Tenor! Yes! Shawn’s greatest task, of course, was not preserving these shrine rooms but preserving the style, the tenor of the magazine. The tenor, the atmosphere, is important. Newcomers are schooled in it immediately. To begin with, getting hired at The New Yorker is nothing merely personnel-office-like or technical. It is more like fraternity rushing. A person’s attitude is important. Everybody wants to know if the candidate will fit in, if he has the makings of a genuine … hierophant; not a lot of bogus enthusiasm and so forth, but more an attitude of—well, humility, about The New Yorker and its history. Humility has come to be a very important thing here, and lately The New Yorker has settled upon small people, small physically, that is, who can preserve through quite a number of years the tweedy, thatchy, humble style of dress they had in college. After the age of forty-one is encouraged, by tacit example, to switch to hard-finished worsteds.
Earn one’s worsteds!
A lot of traditions are kept up very well. One is that the cocktail lounge in the lobby of the Algonquin Hotel and the Rose Room are actually a private club practically owned by The New Yorker. The Algonquin Hotel is across the street and down toward Sixth Avenue a little from the Forty-fourth Street entrance of The New Yorker building. The other cocktail lounge in there, the Blue Room, or whatever it is, and the other dining room—not the Rose Room but the other kind of hearty oak-woody dining room off the lobby—are not part of The New Yorker, and all kinds of hearty beef-trust people turn up in there, businessmen and one thing and another.
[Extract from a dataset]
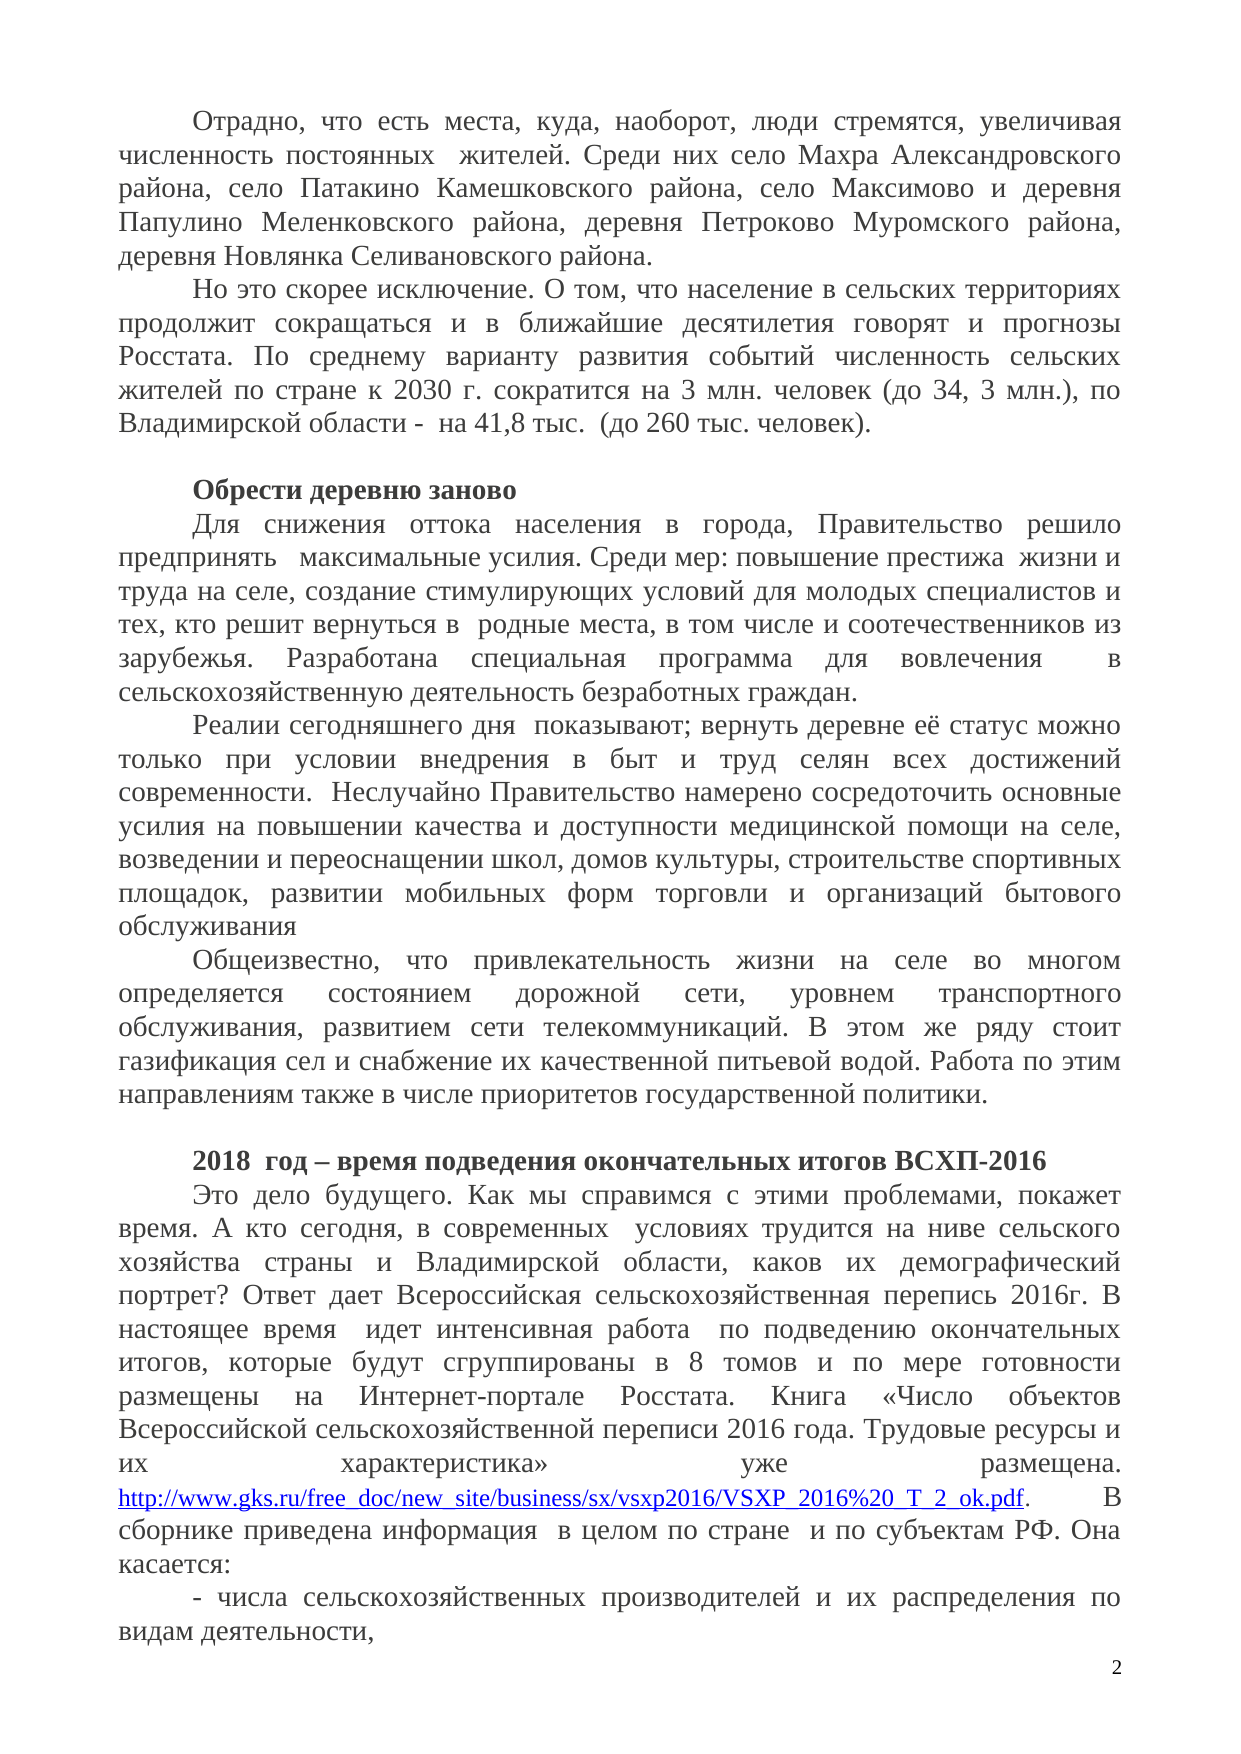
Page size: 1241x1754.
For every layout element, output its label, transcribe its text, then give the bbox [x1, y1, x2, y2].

But the cocktail lounge in the lobby—well, it is not actually, but it is practically a New Yorker club; you know? Or at least it seems so if one works for The New Yorker. It even looks like a club, a fine club like the Century Club. One sits in leather chairs at lamp tables and coffee tables and things, not at ordinary Formica cocktail-lounge tables, and there is a great deal of dark wood all around, and one summons the waiter by banging a little clerk’s bell on the table—just like in a club, one understands? Well, one means, it is a public place, but if one works for The New Yorker, he does not simply show up in there—the thing is, this is the place where Ross used to come, and Thurber, and everybody, and now Shawn sometimes comes there around six, but even Shawn watches himself. A lot of times he doesn’t even eat lunch in the Rose Room; for example, he and Lillian Ross will drift off up to this delicatessen near Rockefeller Plaza for a very quiet, unpretentious couple of corned-beef sandwiches. So one waits until he is invited to the Algonquin by some senior member of the staff. It is like the second round of initiation, like being really accepted. Months go by, but finally the day comes when Brendan Gill or another top member says, in this most offhand casual way, as if it really didn’t mean a thing, “Mr. Toddy, would you care to join me for lunch at the Algonquin?” Zoom! Grace!